Independent of my own observations and discoveries in this experiment, my primary goal of highlighting the uniting behavior of grooming is to prove that humans are creatures (and creatures are machines!) by laying bare our basic relationship between body and mind, motor sequence and neural circuit; dismantling the illusory boundary we have created between ourselves and the creatures we face extinction with together as one network of organisms, a body with no vestigial or accessory organs. This piece questions the autonomy we attempt to establish over our own neural circuits, posing the idea of free will as part of an algorythmic relationship dependent on the same factors as fruit flies: current sensory cues, internal state, and past experience. I hope this can act as another mode of exposing Humanity’s fundamental creaturehood, we are cause and effect machines.
I will be creating an immersive installation space in which some factors affecting the fruit fly’s neural circuits fluctuate, establishing an environment that oscillates through different combinations of scenarios (hot, wet, still and bright; cold, dry, windy, dark). I will then perform a “pas de deux” of grooming in this space with either a live fruit fly or a projection if the former is not possible.
This exhibition would provide an opportunity to share the findings of Simpson Lab’s research and to communicate its importance in a broader context.

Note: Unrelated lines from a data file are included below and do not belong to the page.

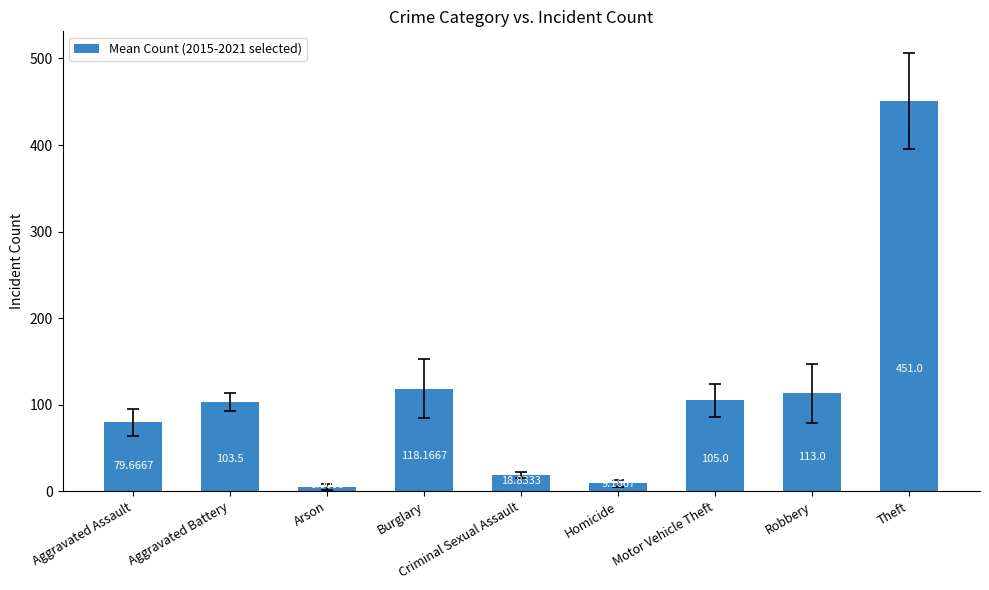

List the labels in order of value, smallest first.

Arson, Homicide, Criminal Sexual Assault, Aggravated Assault, Aggravated Battery, Motor Vehicle Theft, Robbery, Burglary, Theft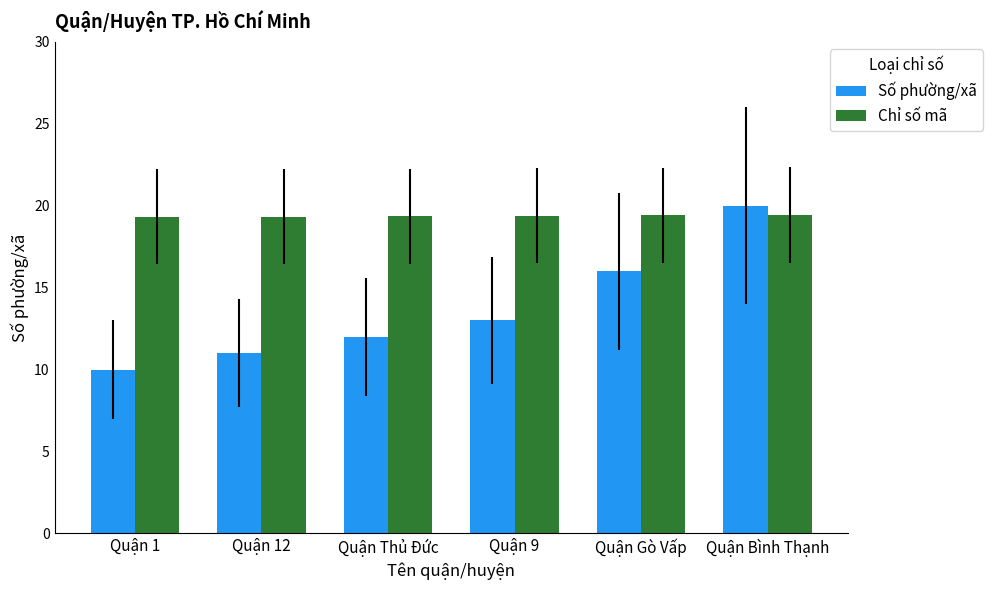

Where is Số phường/xã nearest to the value 15?

Quận Gò Vấp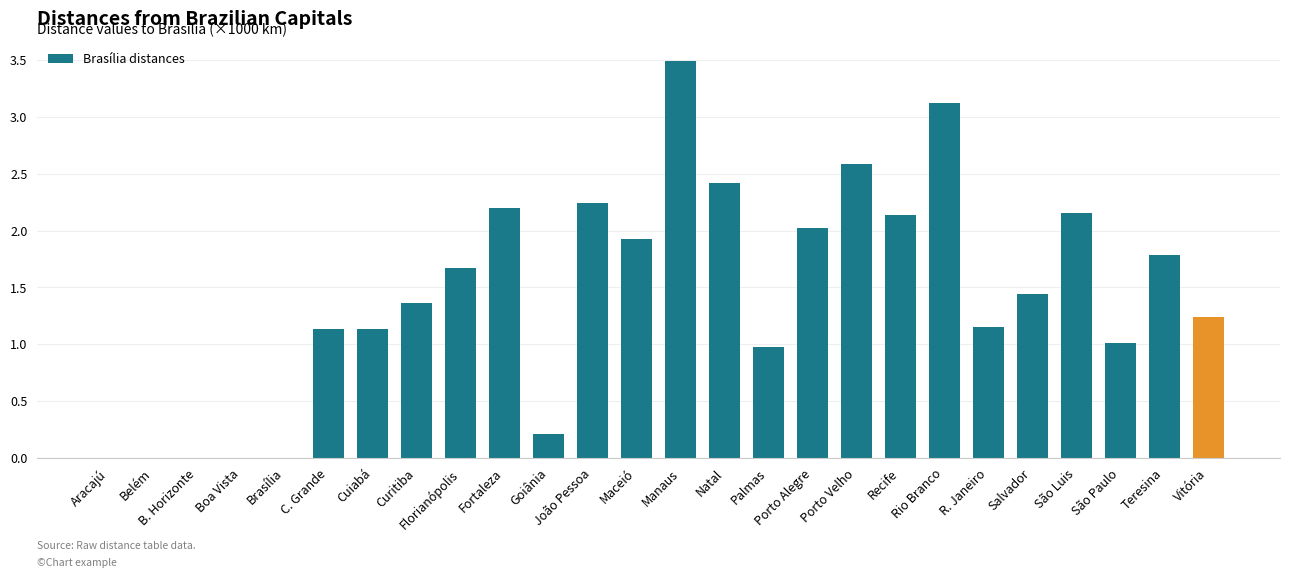

What is the sum of the values at Cuiabá and Vitória?

2.4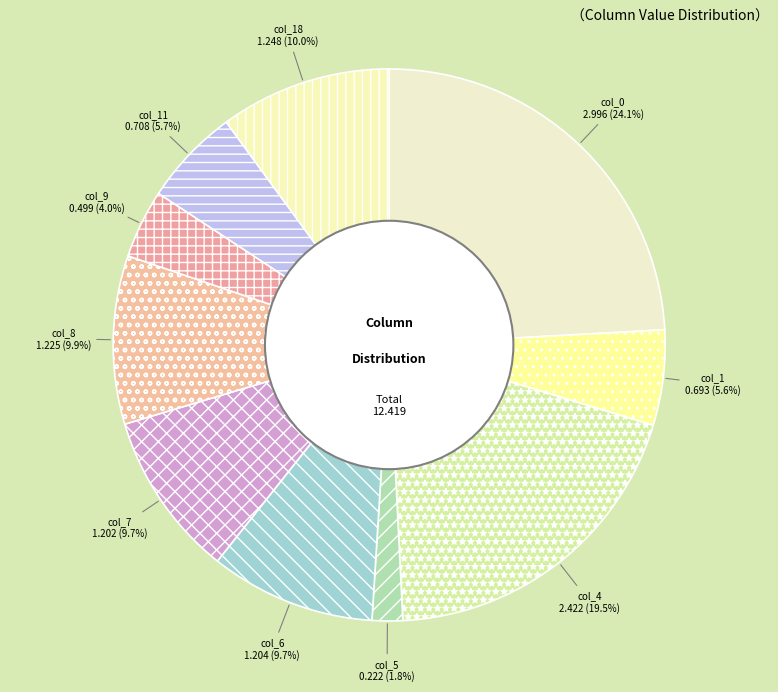

How many segments does this pie chart have?

10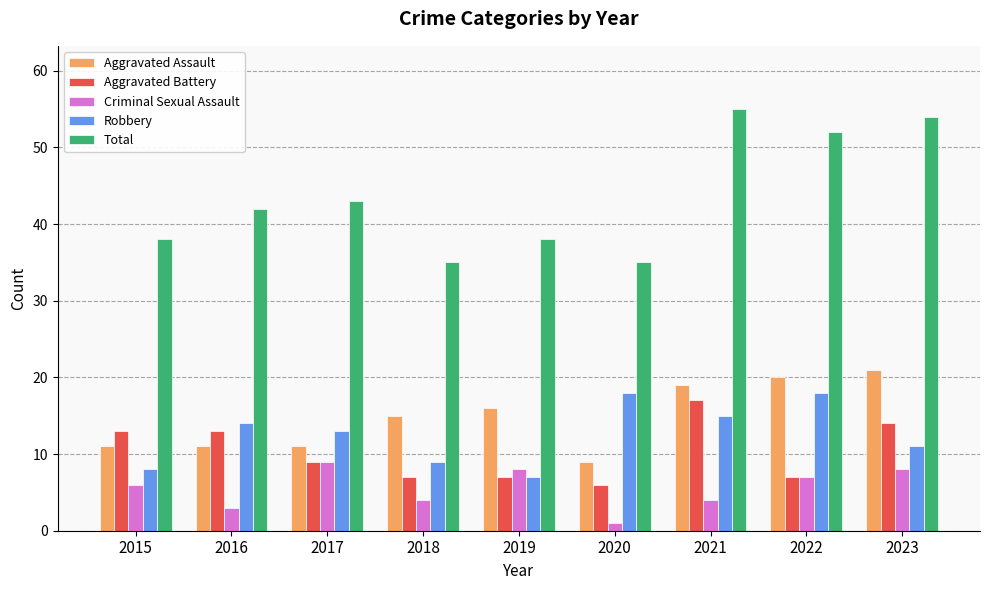

Is the value of Total at 2018 greater than the value of Aggravated Assault at 2022?

Yes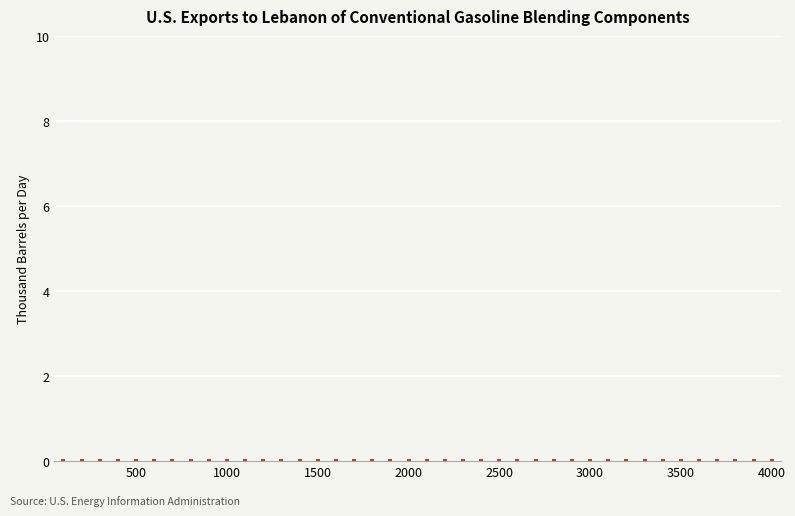

Count the number of categories in the chart.

40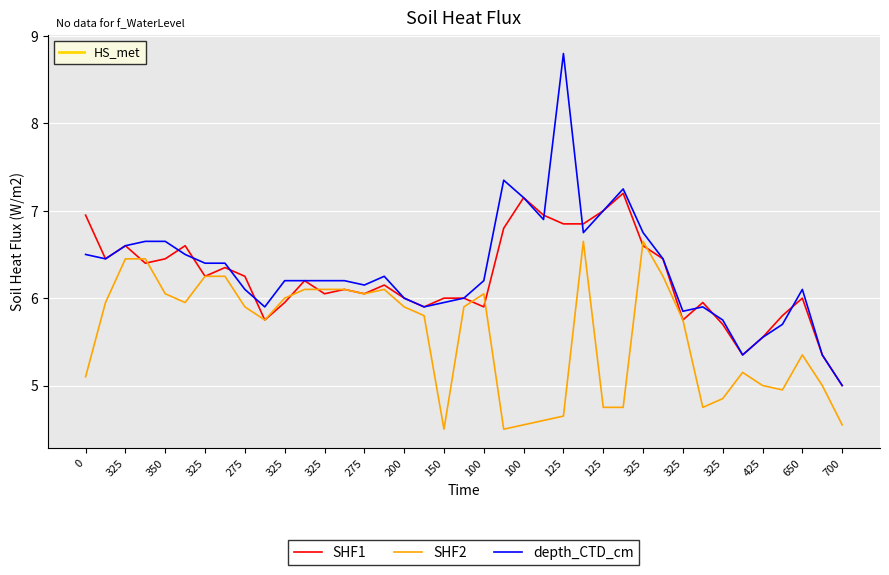

Which series has the widest spread of values?

depth_CTD_cm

Fruit Fly Neural Circuit//Motor Sequence Study by Simpson Lab @ UC Santa Barbara:
https://simpson.mcdb.ucsb.edu/research
Animals chose among a wide range of behaviors depending on current sensory cues, internal state, and past experience. They execute these behaviors by coordinating a limited repertoire of motor neurons driving muscles in their limbs. Since they cannot perform all behaviors at once, they must select among choices. A changing series of choices can result in a behavioral sequence.
We are interested in how animals make these choices, both at algorithmic and neural circuit levels. We have developed fruit fly grooming as a model to understand motor program selection. Grooming is a complex behavioral sequence assembled from simpler motor subroutines executed in order. When a fly is completely covered in dust, it cleans itself by an ordered series of leg movements targeted first to the head, then abdomen, then wings, and then thorax.
We study how the fly’s brain coordinates this progression using quantitative behavioral analysis genetic perturbation of specific neurons, and imaging neural activity during grooming The genetic reagents available in the fly make it possible to dissect the relevant neural circuits completely at single cell resolution. By discovering the organizational strategies, circuit motifs and activity patterns that produce the fly grooming sequence, we hope to provide insights into universal mechanisms for the ordered execution of competing behaviors.